_REQUEST 1_: Extract the stretch of the Midsummer article from "Nevertheless, evidence of" through "down a hill.", copying it word for word.

_TEXT_:

++++++++++

April 25, 2017

#05-035: Midsummer's Day

color etching of people in clothes like those of the pilgrims, dancing around a bonfire
A Midsummer bonfire in 1893

Note: A pale counterpart to the better-known December solstice, the magic of this date was admirably captured by no less than William Shakespeare.

Get Ready: Most of us have holidays around the December solstice; do you recognize the June solstice in any particular way?

Another June occurrence predates fathers, grads, and in fact even life on earth!

I'm speaking, of course, about what we in the northern hemisphere observe as the summer solstice, around June 21. The actual astronomical event was certainly happening before the first single-celled creatures came into being, though the celebrations of that event had to wait until humans showed up.

Nevertheless, evidence of solstice celebrations is very old indeed. Newgrange, a burial mound in Ireland, dates back to Neolithic times over 5000 years ago. It is constructed in such a way that the rising sun shines into a tunnel only at Midsummer. The megaliths at Stonehenge, placed not too long after the construction of the Irish site, seem also to have Midsummer alignments.

Ancient practices appear to have survived for millennia, and are being revived today. Some involve the building of bonfires, emulating the sun's ferocity at that time of year. Another, more charming, was practiced (and condemned by the church) as late as the 13th century. In this innocent recreation, boys would roll a wheel down a hill.

What's wrong with that, you ask? The wheel's descent imitated the sun--at that time of year perceived to be at its zenith--which thereafter descended toward the south again. The game thus reflected sun-worship, an aspect of pagan practices--which the church frowned on.

++++++++++

_RECORD LIST_:
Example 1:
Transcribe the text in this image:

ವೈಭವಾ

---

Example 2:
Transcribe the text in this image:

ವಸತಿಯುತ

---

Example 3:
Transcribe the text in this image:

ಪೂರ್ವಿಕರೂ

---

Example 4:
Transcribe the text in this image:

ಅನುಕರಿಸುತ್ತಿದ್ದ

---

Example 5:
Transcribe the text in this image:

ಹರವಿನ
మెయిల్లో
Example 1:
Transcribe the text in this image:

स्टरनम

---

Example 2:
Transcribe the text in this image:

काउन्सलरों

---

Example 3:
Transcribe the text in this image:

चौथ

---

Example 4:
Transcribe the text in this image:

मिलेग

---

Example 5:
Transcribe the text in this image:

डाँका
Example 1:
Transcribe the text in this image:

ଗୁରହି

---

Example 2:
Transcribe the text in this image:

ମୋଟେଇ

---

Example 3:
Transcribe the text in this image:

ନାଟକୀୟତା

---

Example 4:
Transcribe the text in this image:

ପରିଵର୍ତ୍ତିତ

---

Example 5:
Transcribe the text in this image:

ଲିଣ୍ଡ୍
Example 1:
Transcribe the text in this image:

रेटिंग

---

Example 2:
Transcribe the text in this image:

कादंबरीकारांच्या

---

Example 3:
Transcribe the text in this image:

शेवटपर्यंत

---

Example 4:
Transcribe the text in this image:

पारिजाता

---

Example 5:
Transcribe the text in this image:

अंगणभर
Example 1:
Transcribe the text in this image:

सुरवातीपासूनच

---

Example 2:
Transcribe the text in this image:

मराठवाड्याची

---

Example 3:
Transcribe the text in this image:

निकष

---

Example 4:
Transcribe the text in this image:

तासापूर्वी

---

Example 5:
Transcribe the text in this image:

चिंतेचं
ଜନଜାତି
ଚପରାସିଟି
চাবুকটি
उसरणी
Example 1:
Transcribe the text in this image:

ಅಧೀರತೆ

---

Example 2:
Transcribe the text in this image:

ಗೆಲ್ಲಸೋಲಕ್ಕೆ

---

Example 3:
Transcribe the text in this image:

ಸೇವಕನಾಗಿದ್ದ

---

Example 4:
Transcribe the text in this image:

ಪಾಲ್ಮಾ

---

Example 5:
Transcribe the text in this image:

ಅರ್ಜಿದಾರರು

++++++++++

_REQUEST 2_: Reproduce the records unchanged, from their first line through the line containing "सुरवातीपासूनच", with both ends included.

_CORRECT ANSWER 1_:
Nevertheless, evidence of solstice celebrations is very old indeed. Newgrange, a burial mound in Ireland, dates back to Neolithic times over 5000 years ago. It is constructed in such a way that the rising sun shines into a tunnel only at Midsummer. The megaliths at Stonehenge, placed not too long after the construction of the Irish site, seem also to have Midsummer alignments.

Ancient practices appear to have survived for millennia, and are being revived today. Some involve the building of bonfires, emulating the sun's ferocity at that time of year. Another, more charming, was practiced (and condemned by the church) as late as the 13th century. In this innocent recreation, boys would roll a wheel down a hill.

_CORRECT ANSWER 2_:
Example 1:
Transcribe the text in this image:

ವೈಭವಾ

---

Example 2:
Transcribe the text in this image:

ವಸತಿಯುತ

---

Example 3:
Transcribe the text in this image:

ಪೂರ್ವಿಕರೂ

---

Example 4:
Transcribe the text in this image:

ಅನುಕರಿಸುತ್ತಿದ್ದ

---

Example 5:
Transcribe the text in this image:

ಹರವಿನ
మెయిల్లో
Example 1:
Transcribe the text in this image:

स्टरनम

---

Example 2:
Transcribe the text in this image:

काउन्सलरों

---

Example 3:
Transcribe the text in this image:

चौथ

---

Example 4:
Transcribe the text in this image:

मिलेग

---

Example 5:
Transcribe the text in this image:

डाँका
Example 1:
Transcribe the text in this image:

ଗୁରହି

---

Example 2:
Transcribe the text in this image:

ମୋଟେଇ

---

Example 3:
Transcribe the text in this image:

ନାଟକୀୟତା

---

Example 4:
Transcribe the text in this image:

ପରିଵର୍ତ୍ତିତ

---

Example 5:
Transcribe the text in this image:

ଲିଣ୍ଡ୍
Example 1:
Transcribe the text in this image:

रेटिंग

---

Example 2:
Transcribe the text in this image:

कादंबरीकारांच्या

---

Example 3:
Transcribe the text in this image:

शेवटपर्यंत

---

Example 4:
Transcribe the text in this image:

पारिजाता

---

Example 5:
Transcribe the text in this image:

अंगणभर
Example 1:
Transcribe the text in this image:

सुरवातीपासूनच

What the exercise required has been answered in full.